Classification Genitourinary and reproductive tissue Skeletal, cardiovascular and central nervous system Examples
Agonists Yes Yes Di-ethyl stilbestrol, hexasterol
Partial agonist/ antagonists Yes/No Yes Tamoxifen, Clomiphene
SERMs No Yes Raloxifen, CP-336156
Antagonists No No ICI-182, 790 ICI-164, 385

Table 1: Classification of estrogen receptor modulators.

Salient Features of Serms

1. They can be used in the prevention and treatment of Osteoporosis [8] as they have been shown to cause -

a) Substantial increase in bone mineral density (BMD).

b) Prevention of bone loss and decreases in fracture incidences.

2. Through their agonists effects they can also be used in the prevention and treatment of the cardiovascular diseases [9] as they have shown following effects -

a) Inhibit biosynthesis of cholesteron.

b) Reduce serum fibrogen and serum cholesterol [primarily low density lipoprotein - cholesterol (LDL-C)].

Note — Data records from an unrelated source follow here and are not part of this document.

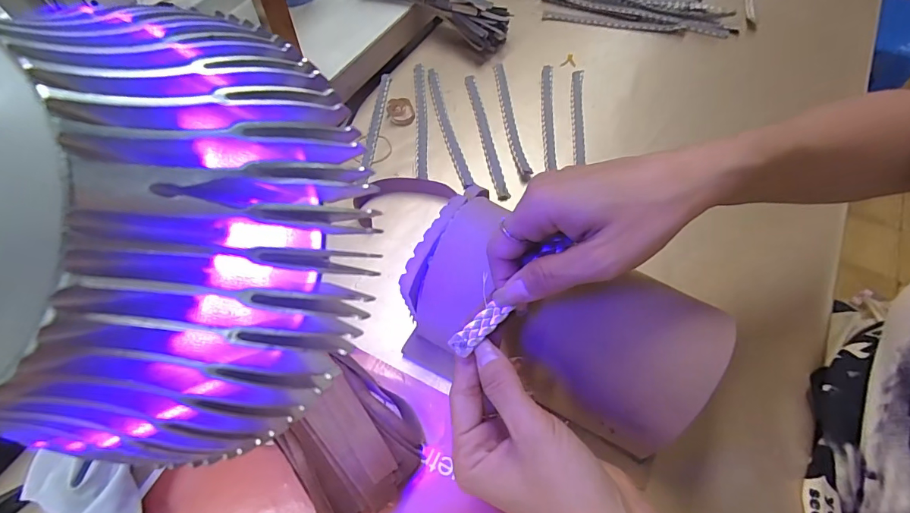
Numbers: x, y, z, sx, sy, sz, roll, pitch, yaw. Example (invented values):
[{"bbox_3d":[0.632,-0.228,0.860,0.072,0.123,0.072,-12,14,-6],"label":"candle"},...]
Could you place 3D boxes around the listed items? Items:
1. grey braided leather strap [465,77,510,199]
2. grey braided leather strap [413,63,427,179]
[{"bbox_3d":[0.034,-0.142,0.487,0.013,0.006,0.188,-10,60,-5],"label":"grey braided leather strap"},{"bbox_3d":[-0.041,-0.165,0.505,0.013,0.006,0.186,-4,60,-1],"label":"grey braided leather strap"}]

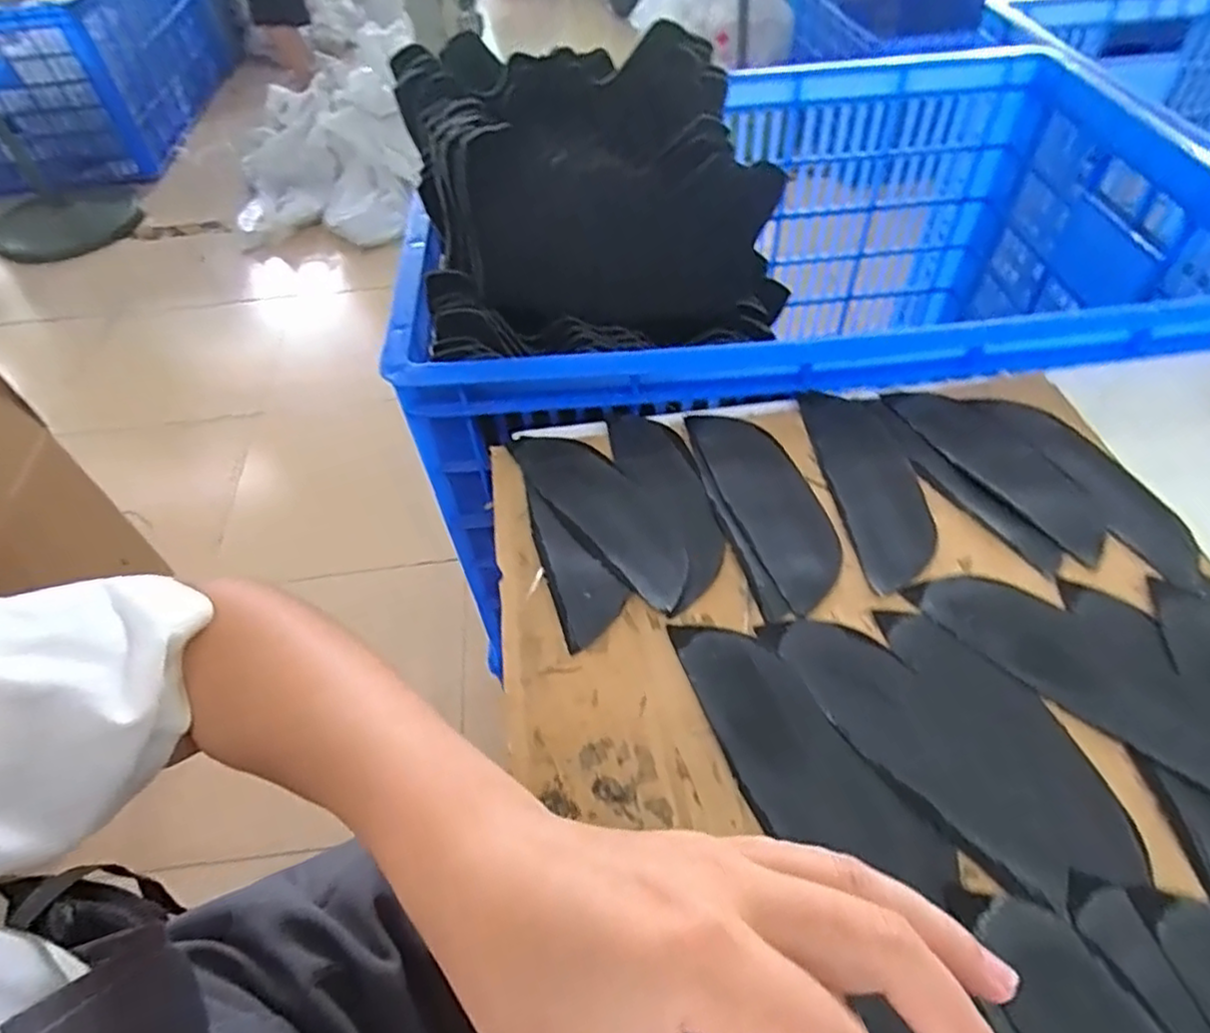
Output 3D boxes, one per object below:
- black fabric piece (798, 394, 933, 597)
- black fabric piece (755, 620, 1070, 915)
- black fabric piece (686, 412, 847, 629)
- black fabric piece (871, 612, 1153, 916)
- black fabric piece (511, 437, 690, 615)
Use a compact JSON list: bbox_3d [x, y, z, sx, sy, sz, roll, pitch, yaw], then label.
[{"bbox_3d":[0.151,-0.022,0.389,0.049,0.004,0.144,-4,51,0],"label":"black fabric piece"},{"bbox_3d":[0.133,0.094,0.299,0.049,0.005,0.144,-31,56,-20],"label":"black fabric piece"},{"bbox_3d":[0.090,-0.007,0.387,0.056,0.005,0.147,-11,52,-6],"label":"black fabric piece"},{"bbox_3d":[0.173,0.092,0.297,0.050,0.006,0.127,-13,52,-8],"label":"black fabric piece"},{"bbox_3d":[0.000,-0.005,0.387,0.048,0.004,0.142,-33,57,-21],"label":"black fabric piece"}]

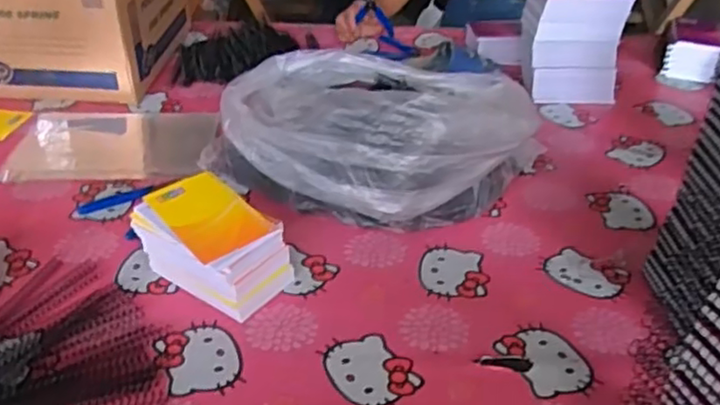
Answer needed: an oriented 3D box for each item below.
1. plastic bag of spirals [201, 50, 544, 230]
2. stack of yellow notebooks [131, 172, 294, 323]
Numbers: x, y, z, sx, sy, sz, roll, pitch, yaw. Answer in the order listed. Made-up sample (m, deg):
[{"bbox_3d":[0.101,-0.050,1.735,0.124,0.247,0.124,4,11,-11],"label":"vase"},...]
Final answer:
[{"bbox_3d":[0.019,-0.103,0.845,0.373,0.150,0.278,15,36,19],"label":"plastic bag of spirals"},{"bbox_3d":[-0.149,0.045,0.673,0.135,0.084,0.091,25,40,30],"label":"stack of yellow notebooks"}]

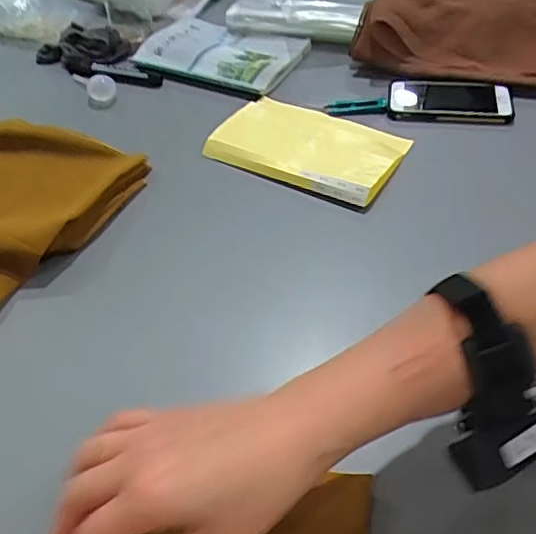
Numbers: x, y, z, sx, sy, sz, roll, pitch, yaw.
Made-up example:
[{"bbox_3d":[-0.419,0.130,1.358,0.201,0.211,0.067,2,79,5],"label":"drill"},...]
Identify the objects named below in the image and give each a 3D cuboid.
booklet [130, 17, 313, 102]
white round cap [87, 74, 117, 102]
[{"bbox_3d":[-0.065,-0.274,0.734,0.202,0.018,0.133,24,54,24],"label":"booklet"},{"bbox_3d":[-0.204,-0.221,0.700,0.034,0.023,0.036,-2,48,3],"label":"white round cap"}]

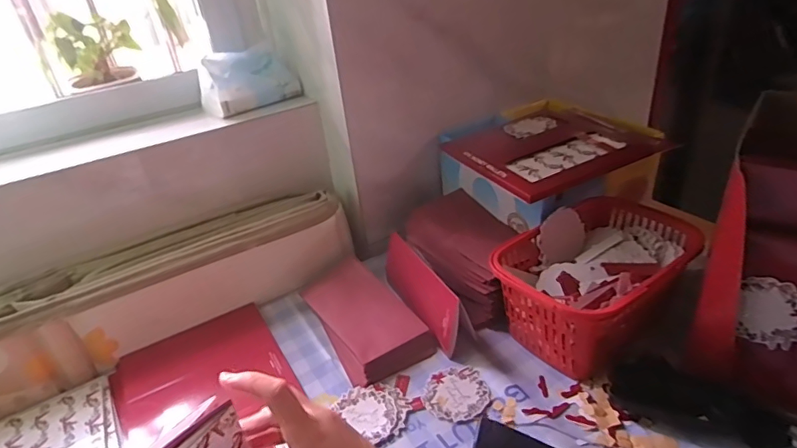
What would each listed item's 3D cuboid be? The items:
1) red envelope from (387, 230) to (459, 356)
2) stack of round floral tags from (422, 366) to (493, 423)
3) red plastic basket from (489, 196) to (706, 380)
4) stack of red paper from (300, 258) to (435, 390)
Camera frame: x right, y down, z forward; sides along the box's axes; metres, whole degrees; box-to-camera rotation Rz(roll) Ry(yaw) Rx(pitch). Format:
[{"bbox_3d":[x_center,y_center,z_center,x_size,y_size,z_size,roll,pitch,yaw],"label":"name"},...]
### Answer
[{"bbox_3d":[0.030,0.080,0.628,0.031,0.081,0.168,-17,32,-17],"label":"red envelope"},{"bbox_3d":[0.064,0.179,0.535,0.065,0.004,0.070,7,34,21],"label":"stack of round floral tags"},{"bbox_3d":[0.223,0.069,0.580,0.220,0.113,0.157,-24,35,-27],"label":"red plastic basket"},{"bbox_3d":[-0.047,0.112,0.639,0.103,0.032,0.196,-20,33,-21],"label":"stack of red paper"}]

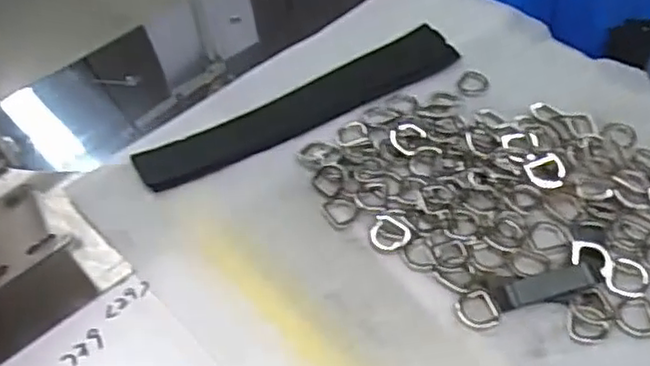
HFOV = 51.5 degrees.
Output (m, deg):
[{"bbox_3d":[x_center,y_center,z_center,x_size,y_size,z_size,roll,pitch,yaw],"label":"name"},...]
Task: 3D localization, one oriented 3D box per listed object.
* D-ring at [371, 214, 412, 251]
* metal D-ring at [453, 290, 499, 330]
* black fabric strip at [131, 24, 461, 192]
[{"bbox_3d":[0.032,0.024,0.340,0.019,0.004,0.022,-28,54,-16],"label":"D-ring"},{"bbox_3d":[0.070,0.059,0.311,0.020,0.004,0.020,-3,51,3],"label":"metal D-ring"},{"bbox_3d":[-0.013,-0.049,0.400,0.203,0.010,0.036,-25,53,-15],"label":"black fabric strip"}]

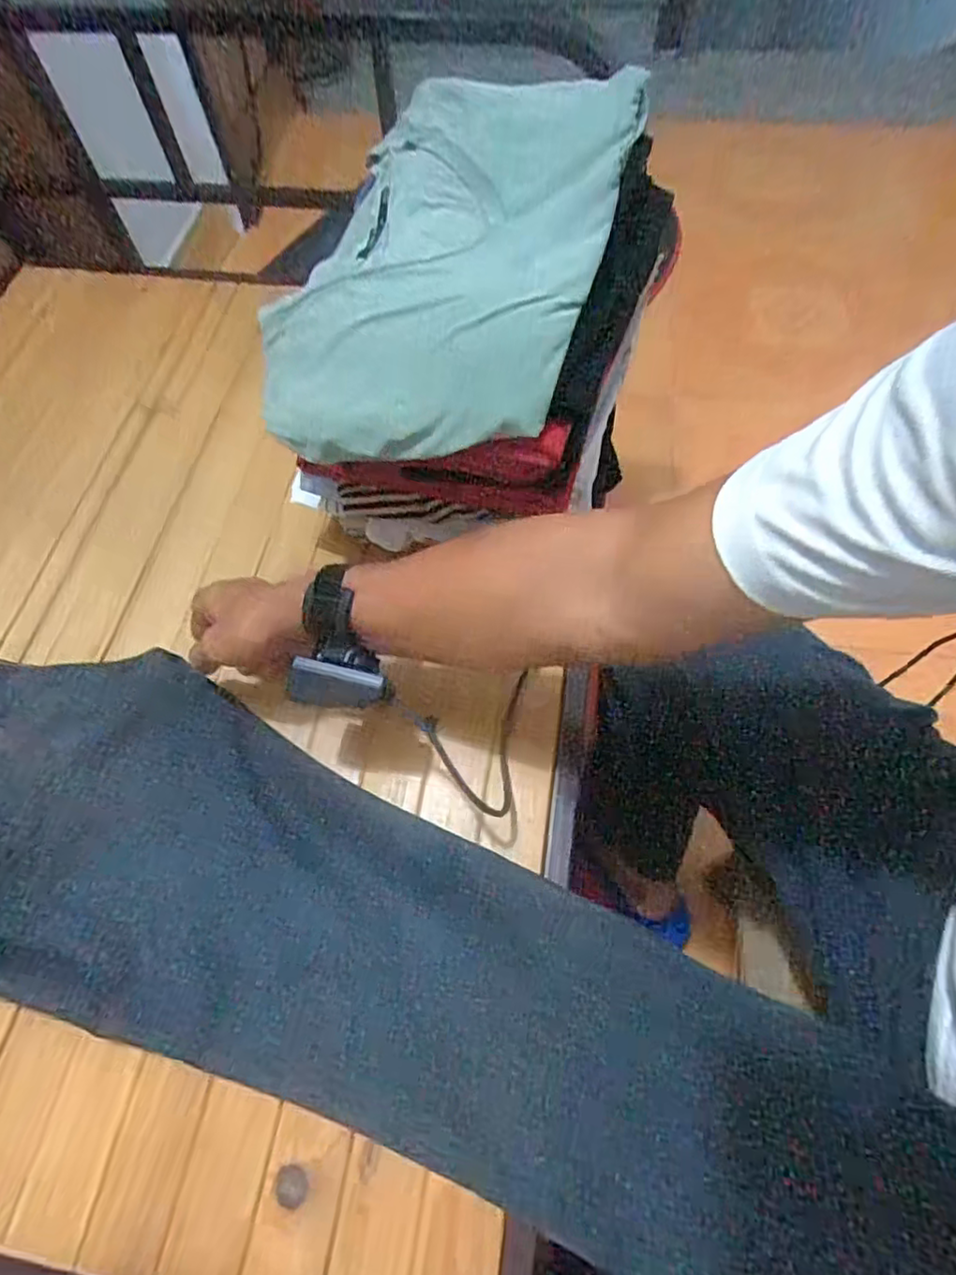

c) Reduce aortic lipid accumulation and carotid initial thickness in case of injury.

d) Inhibit lipid peroxidation and decreases membrane fluidity.

e) Inhibit progression of coronary artery atherosclerosis.

3. Through their antagonistic properties they can be used prevention and treatment of estrogen responsive cancers [10] and they have shown following properties.

a) Anti-breast cancer properties.

b) Antagonistic effect at uterus showing no stimulation of endometrial hyperplasia.

c) Reduction in the risk of lever carcinogenesis.

4. They have been shown to improve cognitive function of brain and palliation of Alzhimer's disease and postmenopausal depression [11] through agonist effect.

Clearly, this class of compounds shows promise for the treatment and prevention of a number of pathologies associated with estrogens, by which novel estrogen pharmaceuticals can be developed as tissue-selective drug in the new millennium.

Conclusion

The main pharmacodynamic characteristics of the SERMs that are currently available reflect their antineoplastic activity in estrogen-dependent breast cancer (tamoxifen and toremifene) and the beneficial effects on bone remodeling, bone mineral density, and reduction of osteoporotic fractures in postmenopausal women observed with raloxifene [12]. However, one major consequence of the Women’s Health Initiative findings has been an increased interest in the full therapeutic potential of SERMs – still to be explored – because of their potential to retain some of the beneficial effects of estrogen while avoiding most of its adverse effects [13]. Given the extraordinary complexity of the different diseases that SERMs can impact, this exploration is contemplated as a major, long-term, costly task [14]. In this respect, clinical trials that are close to being finalized with raloxifene will clarify within the next few years the potential role of this SERM in primary prevention of breast cancer and cardiovascular disease in postmenopausal women [15]. Likewise, the encouraging preliminary results on new SERMs such as lasofoxifene, bazedoxifene, arzoxifene, ospemifene, etc. are still to be confirmed in large-scale clinical trials currently under way. With regard to our current knowledge of these drugs, it is tempting to speculate on the ideal pharmacological characteristics of a selective estrogen receptor modulator.

Acknowledgements

JP and AK are thankful to DST for financial support (Grant registration#CS-236/2013). JP, RK and NS are also thankful to UPCST (Grant registration # CST/ D 6547/2017).